A trial of topical treatments, including salicylic acid 3%/beta-methasone 0.5% ointment, urea 20% cream, and topical tretinoin 0.05% cream, shows modest efficacy. She is planned to start systemic retinoid treatment.

Discussion

The KRT1 variant c.1349C>A in our patient caused an amino acid change from alanine to aspartate at position 450. It affects the keratin 1 2B domain, which is part of the central rod domain. The variant p.(478Ile>Thr) was described before in a case with a similar phenotype [5]. The milder appearance of our patient and the more prominent PPK phenotype might be because our patient’s KRT1 variant affects a residue located closer to the 5’ and outside the terminal part of the 2B domain, which is critical for intermediate filament assembly. The rod domain’s initial and terminal parts are highly conserved among keratins, and variants of these segments are thought to lead to rather severe phenotypes involving epidermolytic hyperkeratosis.

Transgrediens et progrediens palmoplantar keratoderma (Greither syndrome) was initially described by Greither in 1952, is another autosomal dominant inherited entity of the gene encoding keratin one filaments [6]. Clinically, our patient presented with the classic disease as demonstrated by diffuse, thick, scaly yellow PPK with transgrediens and erythematous border extending up to the Achilles’ tendon, as well as patchy hyperkeratotic plaques over the knees, shins, thighs, elbows, knuckles, and axillary folds [6,7]. Hyperhidrosis is a common feature of the syndrome as well.
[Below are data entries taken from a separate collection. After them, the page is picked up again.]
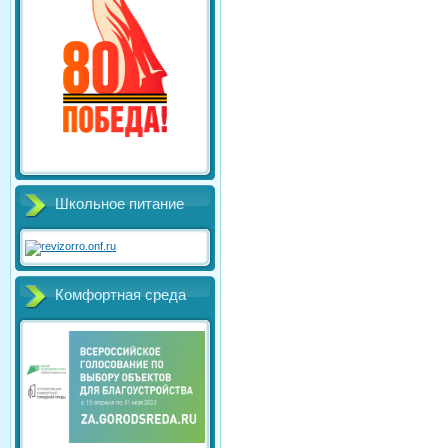
Школьное питание
Комфортная среда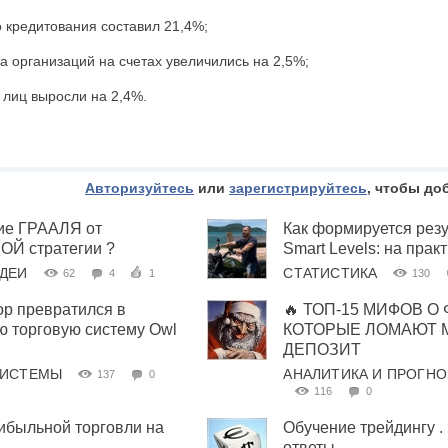
о кредитования составил 21,4%;
а организаций на счетах увеличились на 2,5%;
 лиц выросли на 2,4%.
Авторизуйтесь
или
зарегистрируйтесь
, чтобы до
чие ГРААЛЯ от
Как формируется резу
Й стратегии ?
Smart Levels: на прак
ДЕИ
СТАТИСТИКА
62
4
1
130
ор превратился в
🔥 ТОП-15 МИФОВ О
 торговую систему Owl
КОТОРЫЕ ЛОМАЮТ 
ДЕПОЗИТ
СИСТЕМЫ
АНАЛИТИКА И ПРОГН
137
0
116
0
быльной торговли на
Обучение трейдингу .
ответы...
Greither PPK tends to develop after 2 years of life and involutes after the 5th decade; however, earlier age of onset has been described. Severe cases may be complicated with spontaneous autoamputation of the digits. Greither syndrome has been described in association with incontinentia pigmenti, acrocyanosis, and erythrokeratodermia variabilis [6,8]. Additionally, 1 case of melanoma has been reported over the keratotic plaque of Greither PPK [9].
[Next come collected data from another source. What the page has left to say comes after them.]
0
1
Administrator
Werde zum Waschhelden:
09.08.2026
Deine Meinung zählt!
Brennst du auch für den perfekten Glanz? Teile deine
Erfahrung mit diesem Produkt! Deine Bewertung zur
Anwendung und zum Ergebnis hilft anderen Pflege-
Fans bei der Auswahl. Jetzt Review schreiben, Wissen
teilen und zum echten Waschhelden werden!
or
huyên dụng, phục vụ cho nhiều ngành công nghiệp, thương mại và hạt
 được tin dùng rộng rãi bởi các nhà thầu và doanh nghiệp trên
Mal de Meleda is an autosomal recessive disorder caused by a homozygous mutation in the SLURP-1 gene, the main differential of Greither syndrome [8,10,11]. On the other hand, it is characterized by transgrediens PPK and perioral keratotic plaques, with a more severe mutilating course and earlier age of onset [10].
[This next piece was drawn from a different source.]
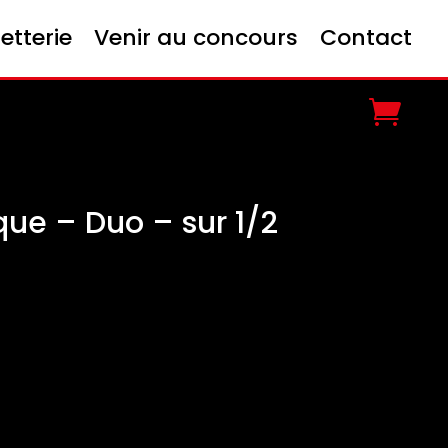
letterie
Venir au concours
Contact
ue – Duo – sur 1/2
Treatment of AEI is mainly based on case reports. Several measures have been tried, including topical medications such as retinoids, calcipotriene, steroids, emollients, humectants, and keratolytic agents, with modest to good responses. Several other reports show a good response to low doses of systemic vitamin A derivatives, with a good tolerability profile. However, the response to retinoids differs among patients depending on their genotype/phenotype variations. Notably, the patients with keratin 10 pathogenic variants have a favorable outcome when treated with retinoids [2,12,13].

Conclusions

In conclusion, the phenotype of our patient is consistent with the clinical features described for AEI, making the new K1 variant a likely pathogenic variant. When K1 mutation is the causative variant of the disease expression, phenotypically, it can present with Greither-like PPK.